(I’m republishing my favorite posts from the second half of 2022)
During the summer, I published New Study Finds That – Surprise, Surprise – Evaluating A High School On Student Test Scores Misses The Boat.
Here’s an excerpt from that post:
They found that students, particularly those facing the most life and academic challenges – gain some of the greatest long-term benefits from aspects of a school that are not measured by test scores.
Through student surveys, and data like suspensions, absences, arrests, graduation, college enrollment and persistence, the study’s authors suggest that Social Emotional Learning (they call it Social Emotional Development) practices are what makes the difference.
This month, another study – that’s also not behind a paywall – reinforced those findings.

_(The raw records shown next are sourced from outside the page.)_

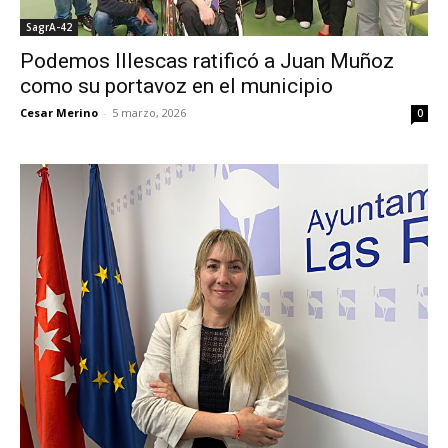
SagrA-42
Podemos Illescas ratificó a Juan Muñoz
como su portavoz en el municipio
Cesar Merino
-
5 marzo, 2026
0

Teachers and Students’ Postsecondary Outcomes: Testing the Predictive Power of Test and Nontest Teacher Quality Measures is by Benjamin Backes, James Cowan, Dan Goldhaber, Roddy Theobald.
Here’s an excerpt:
Test-based teacher quality measures have more explanatory power for outcomes relevant for students at the top of
the achievement distribution such as attending a more selective college, while nontest measures have more explanatory power for whether students graduate from high school and enroll in college at all.

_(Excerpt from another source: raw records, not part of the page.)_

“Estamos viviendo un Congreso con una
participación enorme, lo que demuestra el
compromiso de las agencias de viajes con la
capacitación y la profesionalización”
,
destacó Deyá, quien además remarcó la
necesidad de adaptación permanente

In other words, the teachers who are most successful in helping high-academic-performing students raise their test scores can help their students get into more selective colleges and universities.
The teachers who are most effective in increasing non-test metrics (course grades, suspensions, attendance, and grade promotion) are the ones who are most successful in getting those students who might face more challenges to enroll in college…period.
Perhaps those districts who have prioritized teacher valued-added ratings emphasizing test scores might want to consider revisiting that policy (see The Best Resources For Learning About The “Value-Added” Approach Towards Teacher Evaluation).